Culinary road tripping: Four Muskoka eateries turning out first-class meals

Heading north to the cottage gives us a chance to breathe pine-fresh, rather than Pine-Sol-redolent, air. Cottage living is an occasion to reconnect with simpler times, when meals were made over fires, not nuked in microwaves. But sometimes you want the best of both worlds: a loon-serenaded sunset and a first-class meal that requires no effort.

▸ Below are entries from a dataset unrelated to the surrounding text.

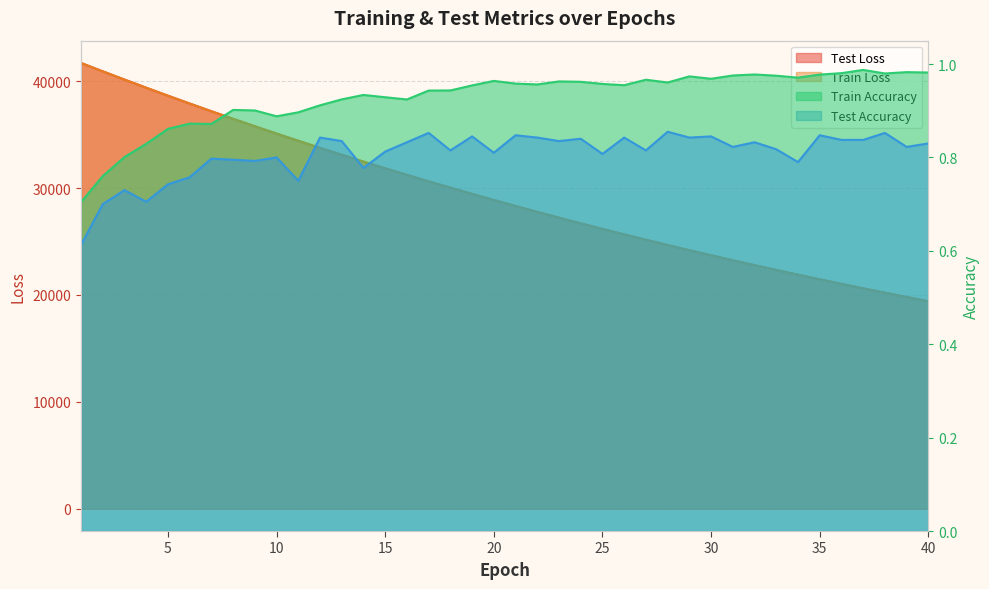

How many values in the test_loss series are below 28883?

20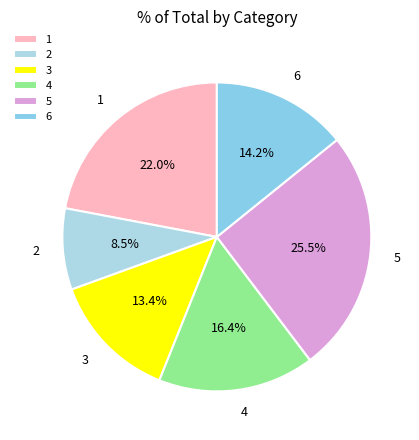

Rank the categories by value from lowest to highest.

2, 3, 6, 4, 1, 5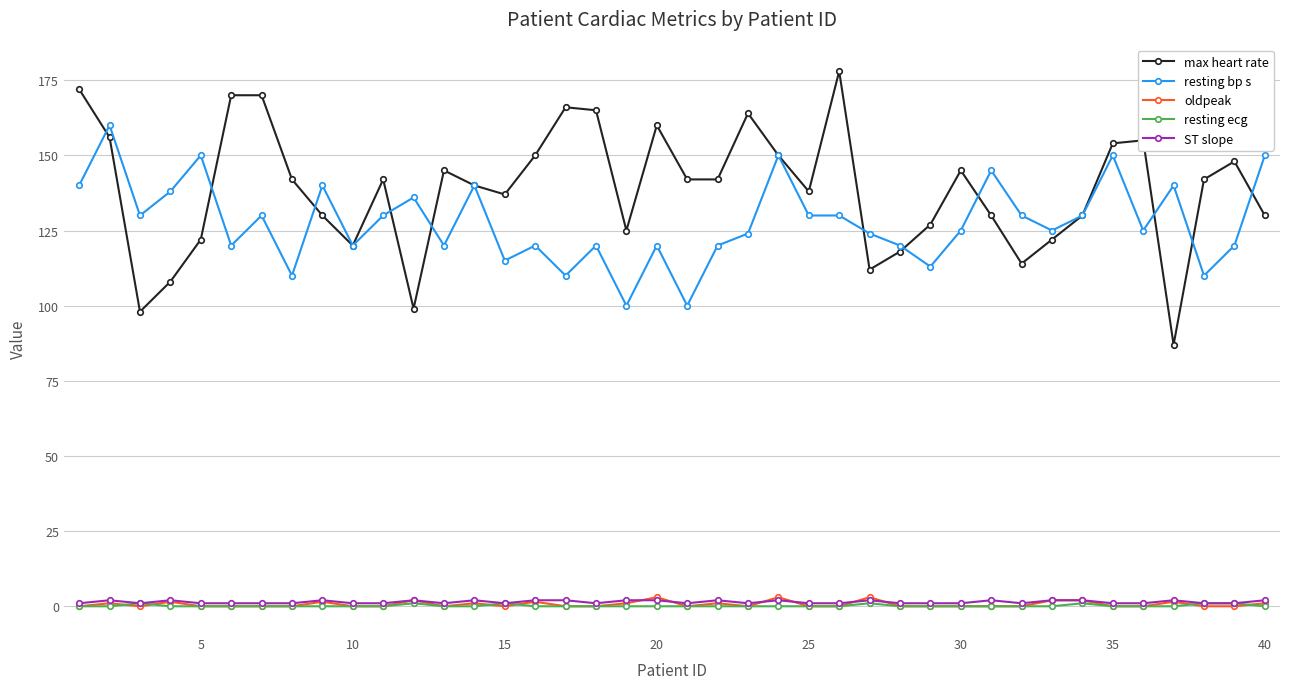

Which series has the widest spread of values?

max heart rate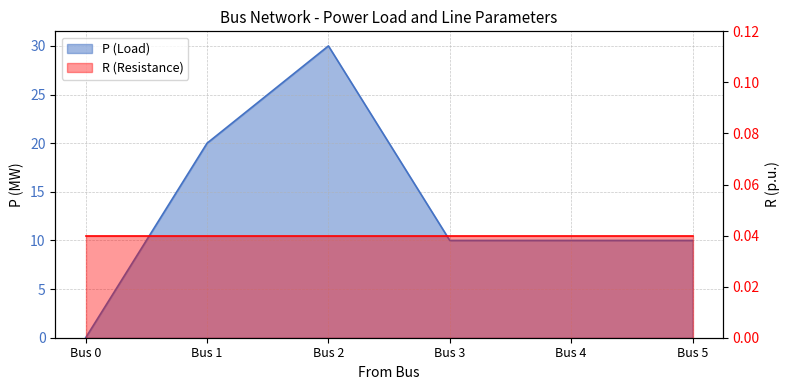

Reading left to right, what are all the values shown in this chart?

0	20	30	10	10	10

Here are four of Muskoka’s best eateries that are worth abandoning the cottage for, at least for an evening. 

Abbey’s Bake House 
(1112 Juddhaven Road, Minnett, 705-765-7603)
New Yorkers might have the cronut, but Minett, Ont., has brownie-stuffed chocolate chip cookies ($2.48). Did we mention that these sinfully delicious mash-ups are baked in the most adorable nineteenth-century church? Although the Abbey’s Bake House’s motto is “Eat something worthy of confession,” we think you’ll be bursting with Leonard Cohen–worthy hallelujahs when you bite into one of their delightfully gooey maple-bacon butter tarts ($3.58). Park yourself in one of the Muskoka chairs looking out onto Lake Rousseau and indulge. Don’t forget to grab a bag of their granola ($6.55), a perfect snack for hiking or long car trips.

 

The Norsemen 
(1040 Walker Lake Drive, Huntsville, 705-635-2473)
It’s easy to miss this out-of-the-way restaurant, as it’s tucked off the main drag, in a thick forest grove. The exterior of the 90-year-old lodge could use a lick and a promise, but once you’re inside it’s cosier than nan’s. Original wood beams and floor-to-ceiling stone fireplaces imbue this stalwart establishment with pure Muskoka charm. We love nabbing one of the coveted seats on the screened-in porch, which has a marvellous view of Walker Lake. Convivial owner Les Gayne goes out of his way to welcome each guest and is keen to help you choose a wine from the global offerings. Chef Sean Hobson, who earned his stripes in some of T.O.’s hottest kitchens (Le Sélect Bistro, Buca), has crafted a seasonal menu with local highlights such as an Ontario grass-fed lamb sirloin served with mint-pea purée, roasted fiddleheads, shallot-garlic tarte tatin and Yukon gold potatoes ($31). 

 

Spencer’s Tall Trees 
(87 Main St. W., Huntsville, 705-789-9769)
Located at the top of a hill overlooking Hunters Bay, Spencer’s serves up French faves like expertly seared calf’s liver served with caramelized onions, smoked bacon and balsamic-infused jus ($19), and pickerel drizzled with maple liquor butter sauce ($22). Chef-owner Randy Spencer has earned many accolades for his expansive wine list, which he has curated to marry perfectly with the food. The turn-of-the-century house has undergone few renovations; the main bar area leads to four snug dining rooms, perfect for intimate conversation. Come warm eves, the summer room beckons thanks to the idyllic gardens surrounding it.

 

Moon River Lookout 
(1002 Walker St., Bala, 705-762-2393)
Bala, the cranberry capital of Ontario, is home to the region’s only winery, Muskoka Lakes Winery. Located on the Canadian Shield, you can imagine that Bala isn’t the ideal terroir for viticulture, which is why the winery’s specialty is cranberry vino. Grab a glass of the local specialty at Moon River Lookout where they infuse cranberries into several dishes. One of our favourites is the Lake of Bays beer-battered pickerel served with cranberry tartar sauce ($19).